= What to produce =
Report how many lines of these entries hold the string "besoins"; reply with the number alone.

Content starts

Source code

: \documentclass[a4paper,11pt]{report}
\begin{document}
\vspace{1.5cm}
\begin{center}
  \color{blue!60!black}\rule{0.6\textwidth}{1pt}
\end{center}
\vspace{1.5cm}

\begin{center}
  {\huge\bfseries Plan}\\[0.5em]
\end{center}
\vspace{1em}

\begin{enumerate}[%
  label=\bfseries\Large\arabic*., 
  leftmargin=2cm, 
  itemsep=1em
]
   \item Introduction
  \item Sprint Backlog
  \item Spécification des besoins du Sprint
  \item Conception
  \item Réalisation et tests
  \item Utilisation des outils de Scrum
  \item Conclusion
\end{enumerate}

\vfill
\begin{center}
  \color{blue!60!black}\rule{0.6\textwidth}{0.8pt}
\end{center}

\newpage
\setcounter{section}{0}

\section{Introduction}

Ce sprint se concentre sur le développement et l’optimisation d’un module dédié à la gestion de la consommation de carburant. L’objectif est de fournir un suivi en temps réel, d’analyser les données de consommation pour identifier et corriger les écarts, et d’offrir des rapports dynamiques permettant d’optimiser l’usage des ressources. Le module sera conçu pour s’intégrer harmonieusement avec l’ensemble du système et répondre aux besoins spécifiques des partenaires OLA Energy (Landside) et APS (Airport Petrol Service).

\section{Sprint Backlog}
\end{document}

Content ends

= Answer to this exercise =
2